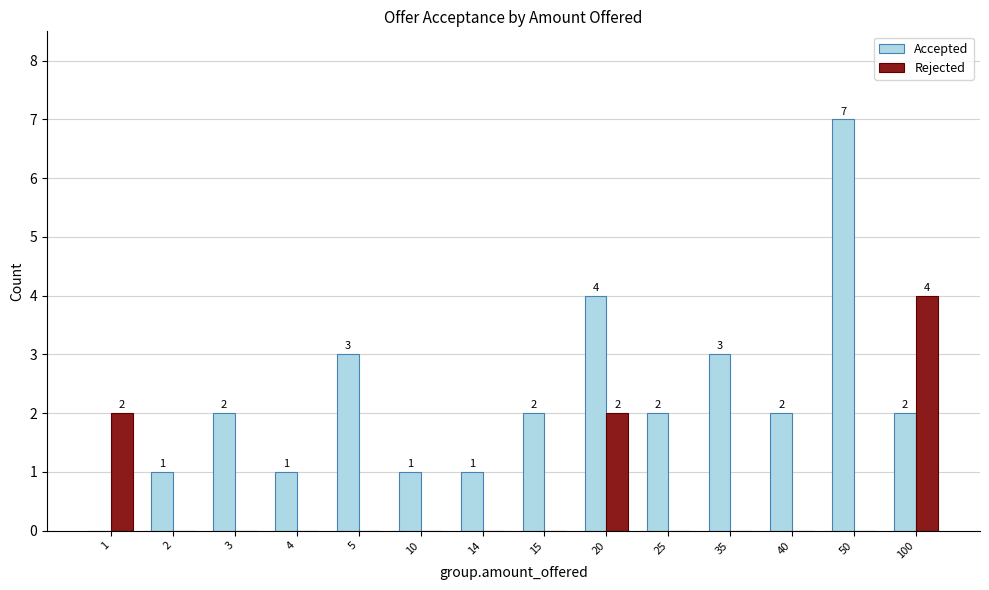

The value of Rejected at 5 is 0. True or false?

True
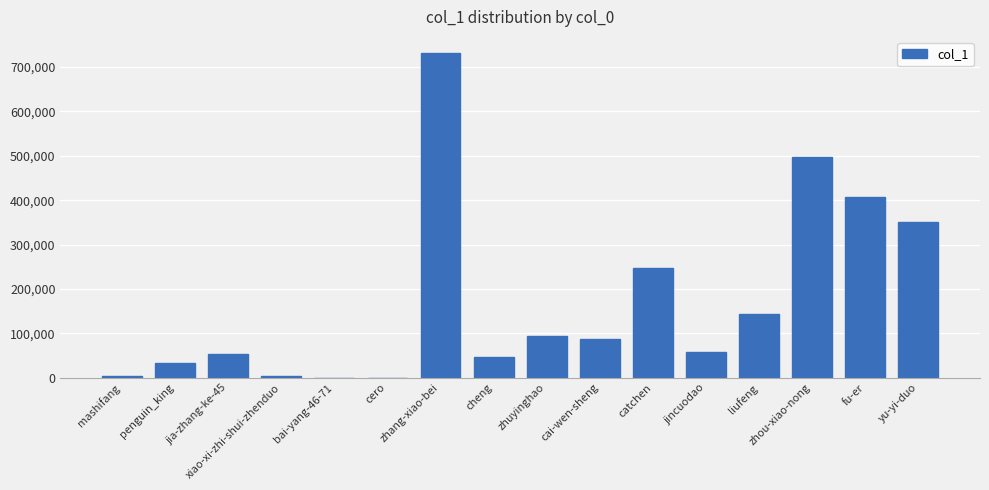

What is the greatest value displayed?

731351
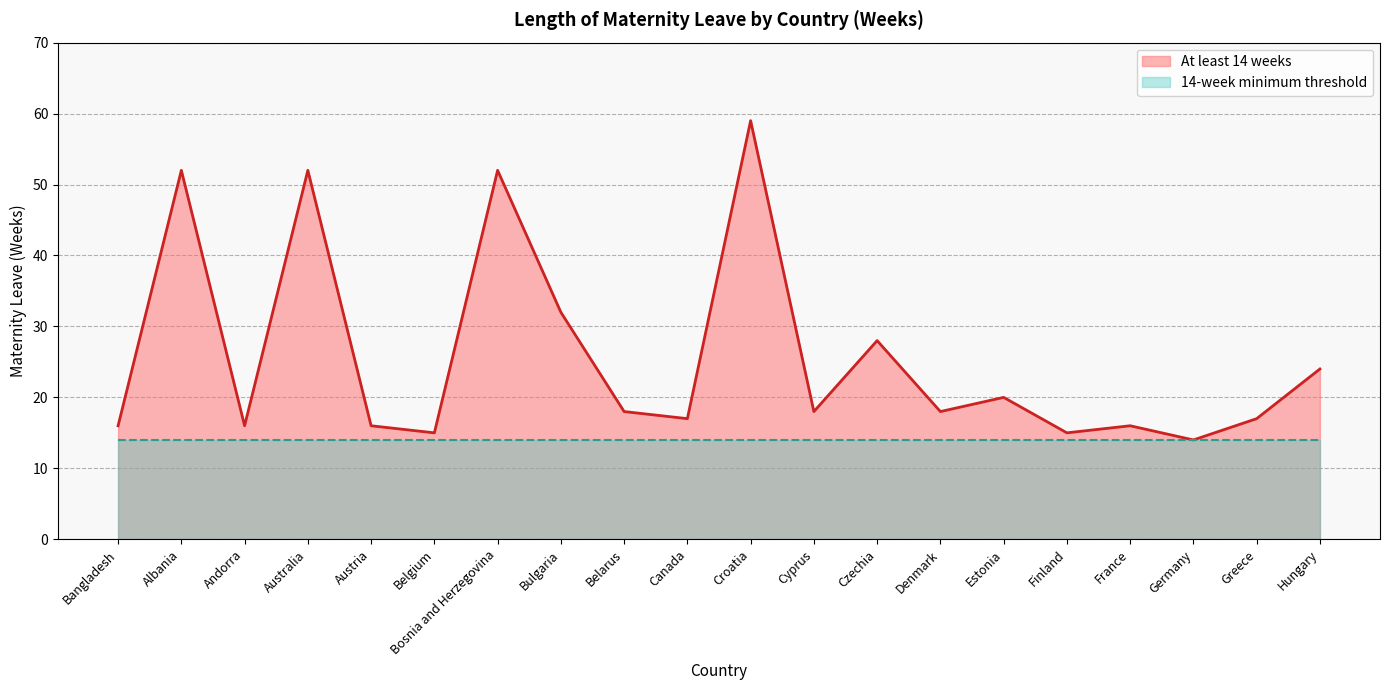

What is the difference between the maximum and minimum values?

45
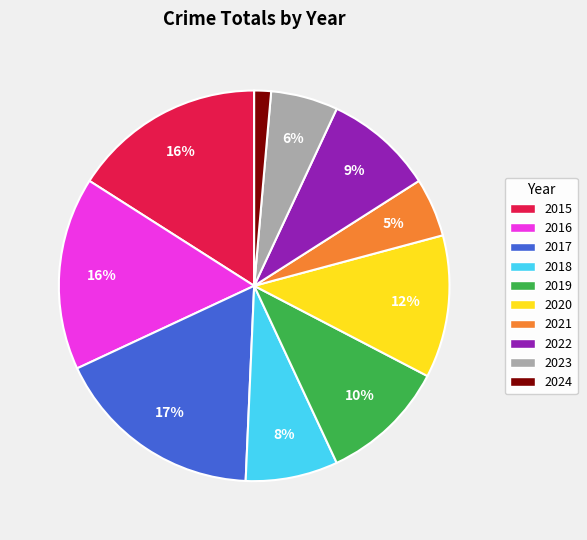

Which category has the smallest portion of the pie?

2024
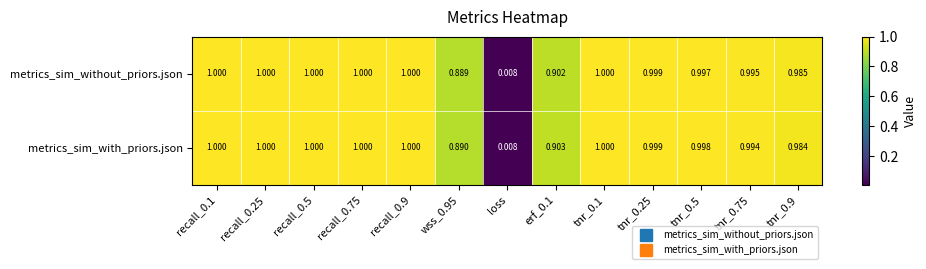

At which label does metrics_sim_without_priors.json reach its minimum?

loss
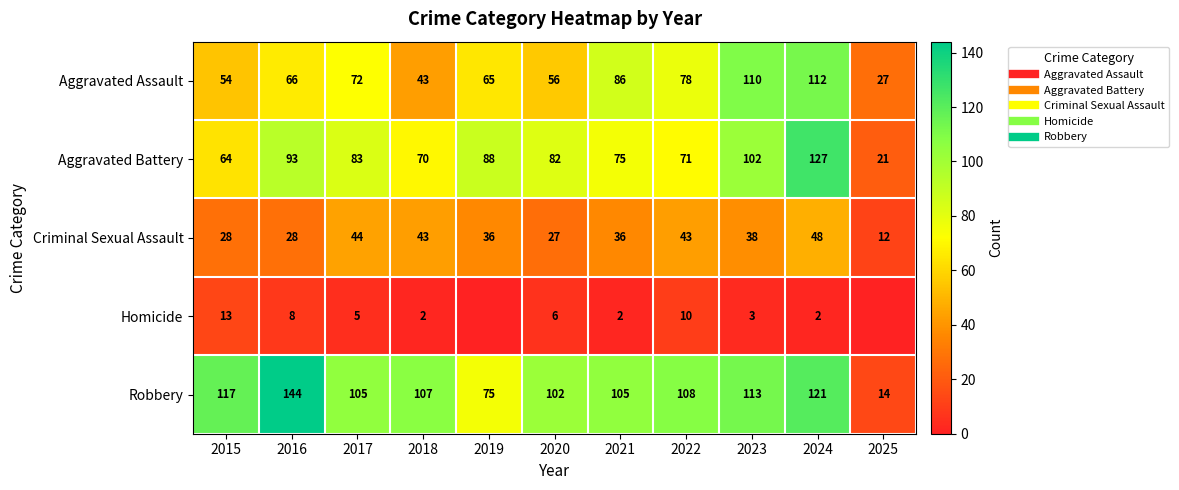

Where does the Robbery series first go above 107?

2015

* * *

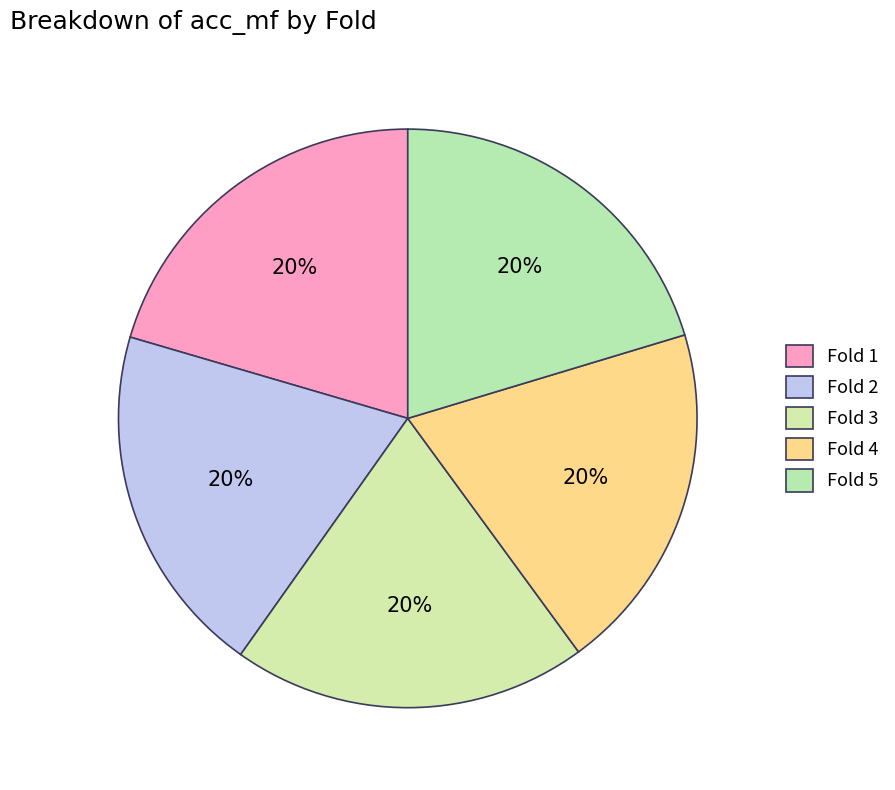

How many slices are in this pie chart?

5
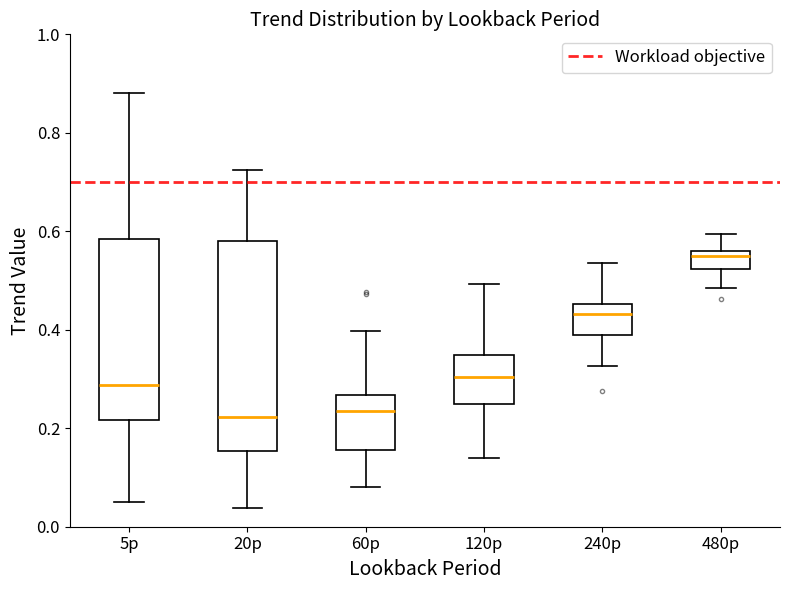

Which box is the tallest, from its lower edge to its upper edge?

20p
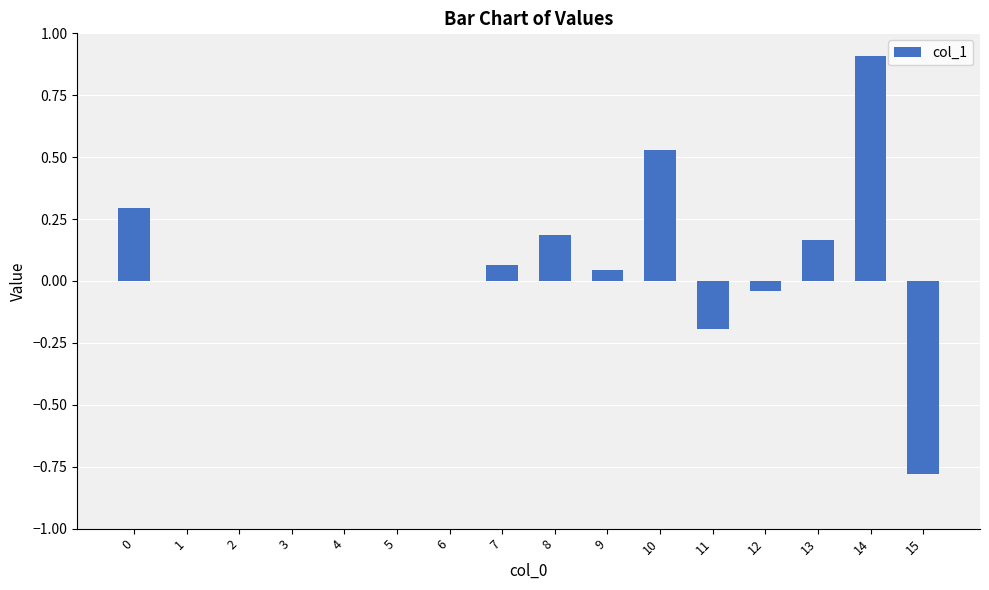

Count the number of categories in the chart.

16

WHAT TO DO:
Print verbatim every line from the line containing "The value of" through the line containing "Where does the", including both of those lines, and omit the pictures.

RESPONSE TO THIS TASK:
The value of Rejected at 5 is 0. True or false?

True

What is the greatest value displayed?

731351

What is the difference between the maximum and minimum values?

45

Which category has the smallest portion of the pie?

2024

At which label does metrics_sim_without_priors.json reach its minimum?

loss

Where does the Robbery series first go above 107?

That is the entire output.